A few weekends ago, besides doing the normal weekend tasks, I found time for some other activities. Saturday, I took an evening tour titled “Ghosts and the Underground Railroad.” Our guide gave a brief introduction to the history of the Underground Railroad in this region as we drove through the lush, green countryside. I couldn’t help but thing that some of this scenery may not have changed all that much in the last one hundred years.

We soon arrived at a Quaker meetinghouse where some of the local Underground Railroad activists of 150 years ago were buried. Suddenly, we heard singing and a slave appeared. This re-enactor presented a dramatic and moving presentation of what it was like to be a slave on the run in search of freedom. He reminded us of the many people suffering and fighting for freedom today, and the many things we take for granted in our lives.

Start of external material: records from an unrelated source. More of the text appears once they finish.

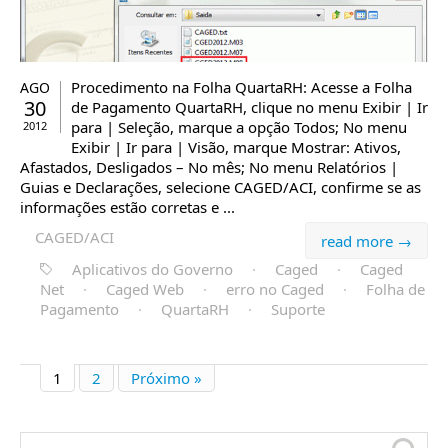
Procedimento na Folha QuartaRH: Acesse a Folha
AGO
30
de Pagamento QuartaRH, clique no menu Exibir | Ir
para | Seleção, marque a opção Todos; No menu
2012
Exibir | Ir para | Visão, marque Mostrar: Ativos,
Afastados, Desligados – No mês; No menu Relatórios |
Guias e Declarações, selecione CAGED/ACI, confirme se as
informações estão corretas e ...
CAGED/ACI
read more →
Aplicativos do Governo
·
Caged
·
Caged
Net
·
Caged Web
·
erro no Caged
·
Folha de
Pagamento
·
QuartaRH
·
Suporte
1
2
Próximo »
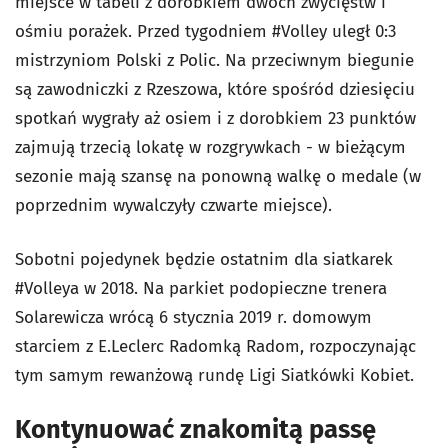
miejsce w tabeli z dorobkiem dwóch zwycięstw i
ośmiu porażek. Przed tygodniem #Volley uległ 0:3
mistrzyniom Polski z Polic. Na przeciwnym biegunie
są zawodniczki z Rzeszowa, które spośród dziesięciu
spotkań wygrały aż osiem i z dorobkiem 23 punktów
zajmują trzecią lokatę w rozgrywkach - w bieżącym
sezonie mają szansę na ponowną walkę o medale (w
poprzednim wywalczyły czwarte miejsce).
Sobotni pojedynek będzie ostatnim dla siatkarek
#Volleya w 2018. Na parkiet podopieczne trenera
Solarewicza wrócą 6 stycznia 2019 r. domowym
starciem z E.Leclerc Radomką Radom, rozpoczynając
tym samym rewanżową rundę Ligi Siatkówki Kobiet.
Kontynuować znakomitą passę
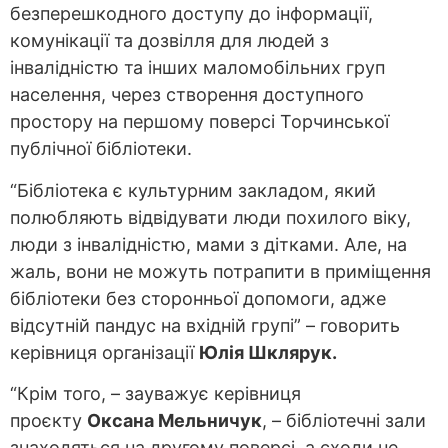
безперешкодного доступу до інформації,
комунікації та дозвілля для людей з
інвалідністю та інших маломобільних груп
населення, через створення доступного
простору на першому поверсі Торчинської
публічної бібліотеки.
“Бібліотека є культурним закладом, який
полюбляють відвідувати люди похилого віку,
люди з інвалідністю, мами з дітками. Але, на
жаль, вони не можуть потрапити в приміщення
бібліотеки без сторонньої допомоги, адже
відсутній пандус на вхідній групі” – говорить
керівниця організації
Юлія Шклярук.
“Крім того, – зауважує керівниця
проєкту
Оксана Мельничук
, – бібліотечні зали
знаходяться на другому поверсі, а сходи не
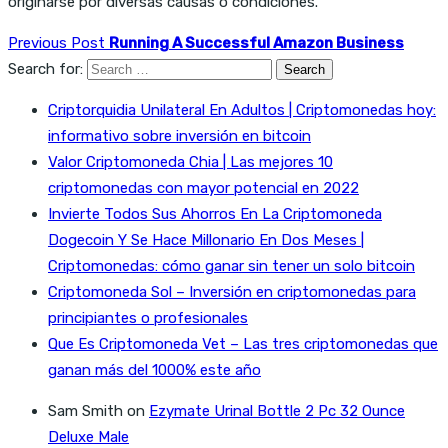
originarse por diversas causas o condiciones.
Previous Post
Running A Successful Amazon Business
Search for:
Criptorquidia Unilateral En Adultos | Criptomonedas hoy:
informativo sobre inversión en bitcoin
Valor Criptomoneda Chia | Las mejores 10
criptomonedas con mayor potencial en 2022
Invierte Todos Sus Ahorros En La Criptomoneda
Dogecoin Y Se Hace Millonario En Dos Meses |
Criptomonedas: cómo ganar sin tener un solo bitcoin
Criptomoneda Sol – Inversión en criptomonedas para
principiantes o profesionales
Que Es Criptomoneda Vet – Las tres criptomonedas que
ganan más del 1000% este año
Sam Smith
on
Ezymate Urinal Bottle 2 Pc 32 Ounce
Deluxe Male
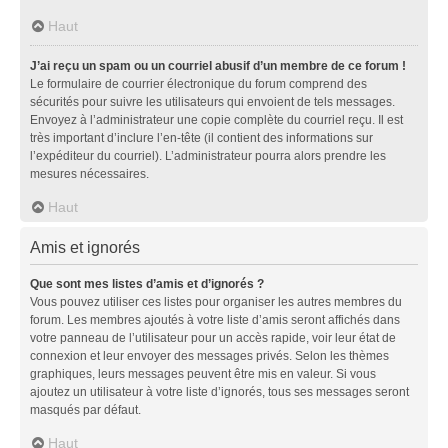
Haut
J’ai reçu un spam ou un courriel abusif d’un membre de ce forum !
Le formulaire de courrier électronique du forum comprend des
sécurités pour suivre les utilisateurs qui envoient de tels messages.
Envoyez à l’administrateur une copie complète du courriel reçu. Il est
très important d’inclure l’en-tête (il contient des informations sur
l’expéditeur du courriel). L’administrateur pourra alors prendre les
mesures nécessaires.
Haut
Amis et ignorés
Que sont mes listes d’amis et d’ignorés ?
Vous pouvez utiliser ces listes pour organiser les autres membres du
forum. Les membres ajoutés à votre liste d’amis seront affichés dans
votre panneau de l’utilisateur pour un accès rapide, voir leur état de
connexion et leur envoyer des messages privés. Selon les thèmes
graphiques, leurs messages peuvent être mis en valeur. Si vous
ajoutez un utilisateur à votre liste d’ignorés, tous ses messages seront
masqués par défaut.
Haut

We then proceeded to the city of Lancaster, where a Ghosts of Lancaster guide took us down streets and alleys, pointing out some of the buildings in town, the oldest inland city in the United States. As we stopped here and there, she wove some interesting and bizarre tales about several of the historical residents and their hauntings, including stories of Civil War times and our bachelor President James Buchanan, the only President to come from Pennsylvania.

Sunday evening, I decided to attend an outdoor concert. I was torn between two options. The small town of Mountville in western Lancaster County (Mountville exit off Route 30), offers a summer concert series. The music is a nice range of “pops” fare every Sunday, starting at 7:00 pm. You bring your own lawn chair and find your spot where the street is closed off around the Mountville Church of the Brethren. There are sometimes more spectators than there are people who live in town. One highlight of this concert is free ice cream for everyone at intermission.

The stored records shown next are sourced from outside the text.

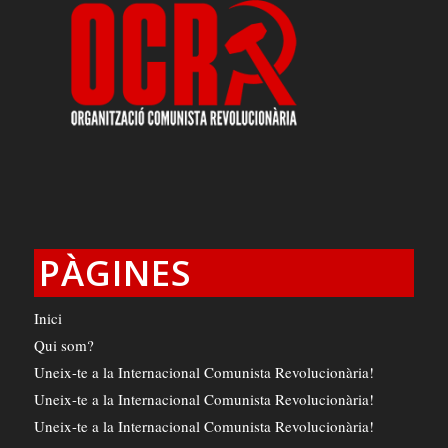
PÀGINES
Inici
Qui som?
Uneix-te a la Internacional Comunista Revolucionària!
Uneix-te a la Internacional Comunista Revolucionària!
Uneix-te a la Internacional Comunista Revolucionària!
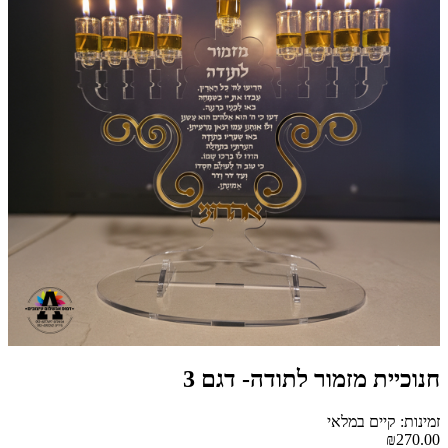
חנוכיית מזמור לתודה- דגם 3
זמינות: קיים במלאי
₪270.00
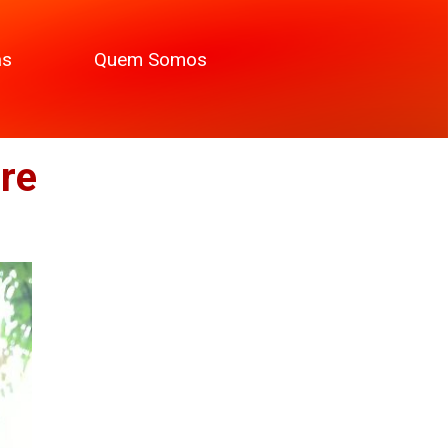
as
Quem Somos
re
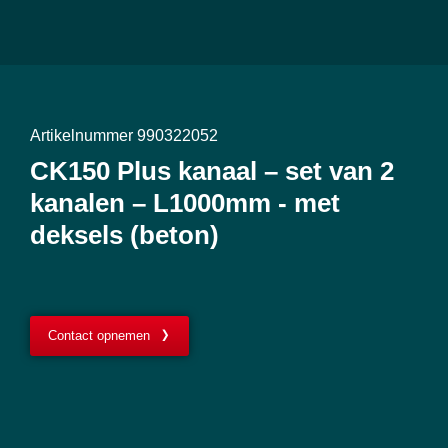
Artikelnummer 990322052
CK150 Plus kanaal – set van 2
kanalen – L1000mm - met
deksels (beton)
Contact opnemen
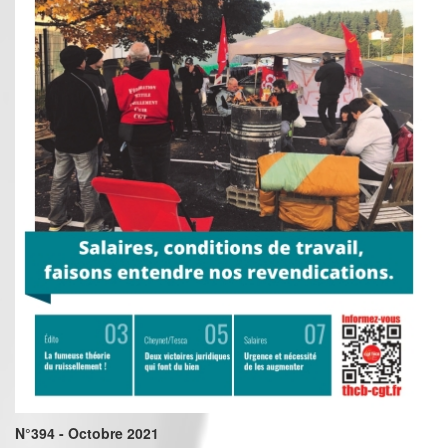
N°394 - Octobre 2021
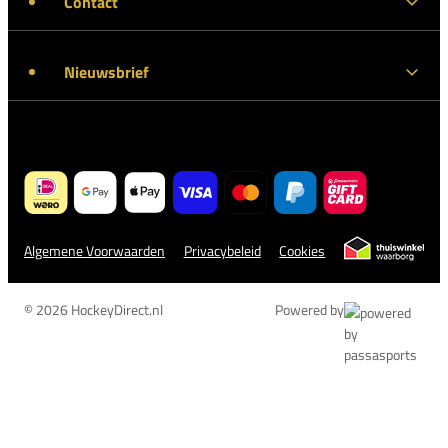
Contact
Nieuwsbrief
Algemene Voorwaarden
Privacybeleid
Cookies
© 2026 HockeyDirect.nl
Powered by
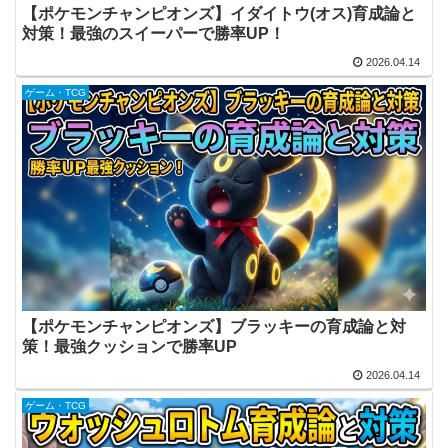
【ポケモンチャンピオンズ】イダイトウ(オス)育成論と
対策！最強のスイーパーで勝率UP！
2026.04.14
ゲーム・TCG
【ポケモンチャンピオンズ】ブラッキーの育成論と対
策！最強クッションで勝率UP
2026.04.14
ゲーム・TCG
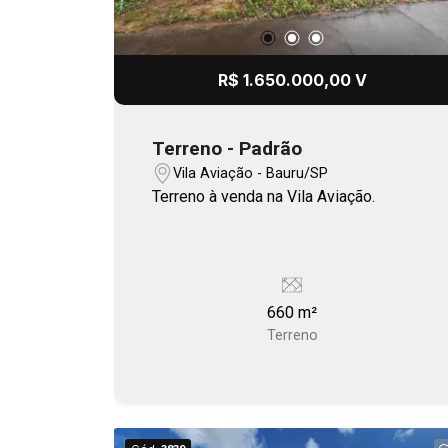
R$ 1.650.000,00 V
Terreno - Padrão
Vila Aviação - Bauru/SP
Terreno à venda na Vila Aviação.
660 m²
Terreno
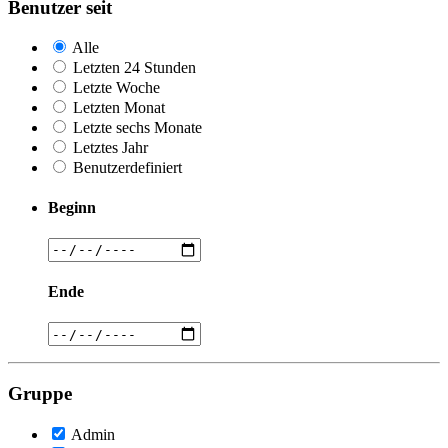
Benutzer seit
Alle
Letzten 24 Stunden
Letzte Woche
Letzten Monat
Letzte sechs Monate
Letztes Jahr
Benutzerdefiniert
Beginn
Ende
Gruppe
Admin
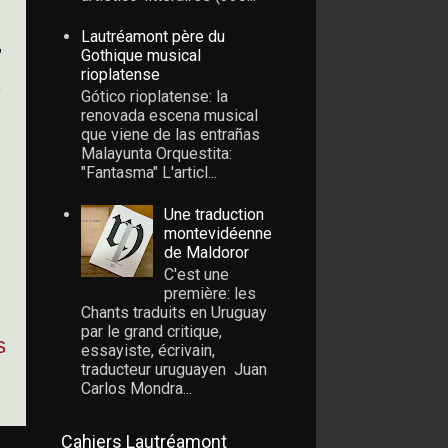
Lautréamont père du
,
Gothique musical
rioplatense
e
Gótico rioplatense: la
renovada escena musical
que viene de las entrañas
Malayunta Orquestita:
"Fantasma" L'articl...
Une traduction
montevidéenne
de Maldoror
C'est une
première: les
Chants traduits en Uruguay
par le grand critique,
s
essayiste, écrivain,
traducteur uruguayen Juan
Carlos Mondra...
Cahiers Lautréamont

This night, however, I chose the concert at Long’s Park Amphitheater, just outside Lancaster City (Harrisburg Pike exit off Route 30). People sprawl on the huge lawn for an eclectic offering of music every Sunday night at 7:30 pm. The Grammy-winning Spanish Harlem Orchestra was the feature act, and many people came out to enjoy some great “salsa” music performed by a hot 16-piece group. The three male vocalists sang and did their dance steps in unison while a crowd soon started dancing in front of the stage. This concert was a nice way to kick off the local Puerto Rican Festival that started a couple days later. Fantastico!

Both of these concert series run through August, and both are free, including the parking. If you are looking for some local flavor while visiting our area, both of these concert series are wonderful events to enjoy. We are a diverse community, and that sometimes gets lost in all the attention to “Amish Country.” I can attend Celtic music concerts, explore our nation’s history, ride the roller coaster at Dutch Wonderland, enjoy one of America’s great Renaissance Faires, and stop on the way home at an Amish roadside stand for some homemade root beer and shoofly pie. That’s just a sample of the summer mix that makes this area so special. Perhaps as a visitor you will appreciate it all even more than many of us locals, who often take it all for granted.